The human voice typically produces sounds with frequencies from 10 to 20000Hz, but this (relatively cheap) amplifier/microphone combination has little if any response beyond 5000Hz. How many samples should you take and at what sampling frequency to ensure you capture the full range of the voice signal output by the amplifier without aliasing?
___________________________________________________________________________________________
___________________________________________________________________________________________
Set this sample rate and number of samples in Acquire. Select 'Logarithmic y' for the y-scale of the spectrum.
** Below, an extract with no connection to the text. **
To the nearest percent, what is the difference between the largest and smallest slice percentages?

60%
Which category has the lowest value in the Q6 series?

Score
This is the natural choice for a voice spectrum since the human ear responds logarithmically to the sound intensity. Select a suitable window (all except 'None' are suitable) to prevent broadening, and note your choice below.
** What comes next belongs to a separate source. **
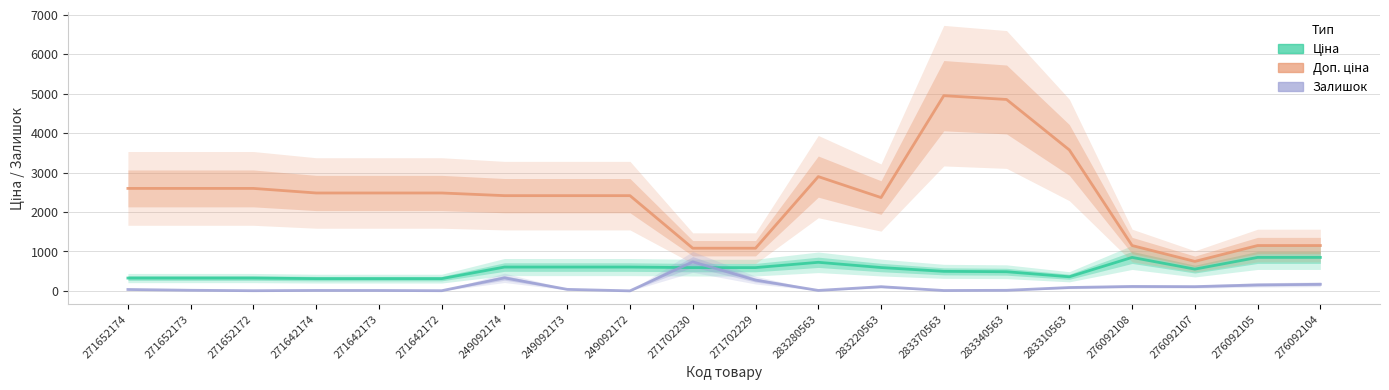

The Ціна series shows 603.7 at 249092173. True or false?

True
Window used ____________________________
Begin talking/shouting/singing into the microphone and run the program several times. You will notice that the spectrum looks noisy and each time it is different than the last. This is because your voice is more random than periodic so that successive records measured from it will have different looking spectra. Sketch a sample spectrum below.
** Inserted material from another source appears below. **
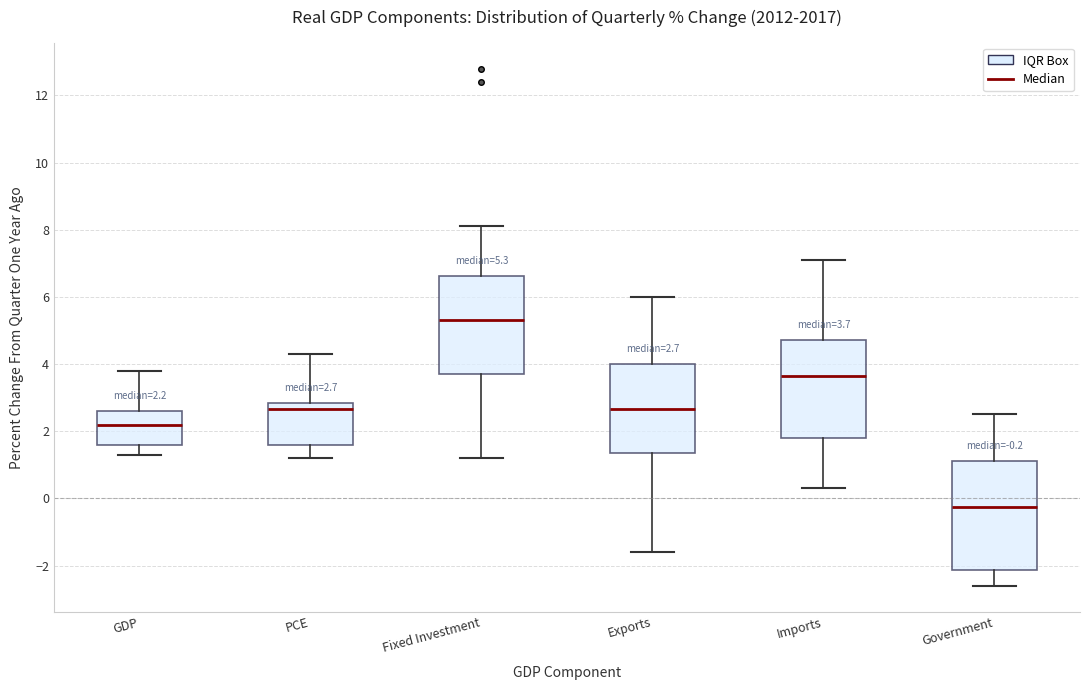

Which box is the tallest, from its lower edge to its upper edge?

Government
Voice spectrum, No averaging:
To obtain a spectrum more representative of your whole speaking voice (rather than just the bit spoken when the record was being measured) it is necessary to average the power spectrum. Begin talking and run the program twice more, once with 10 averages and once with 100 (you will have to talk for longer). Sketch the spectra you measure below. The 100 averages should provide a lot smother and more repeatable spectrum than none at all. Note that the spectrum may contain a number of sharp spikes - these are almost always electical interference. The source of this interference is usally the mains or a computer. Getting rid of such interference to get a 'clean' spectrum can be a major challenge when setting up an experiment.
Voice spectrum, 10 averages:
Voice spectrum, 100 averages:
Finally take the opportunity to find out what a spectrum really is (a profile showing the frequency content of the signal). Try recording low pitched speaking/singing vs high pitched, clipped vs slurred speach etc. The spectra should look different. Indeed, spectra play a key role in voice recognition systems.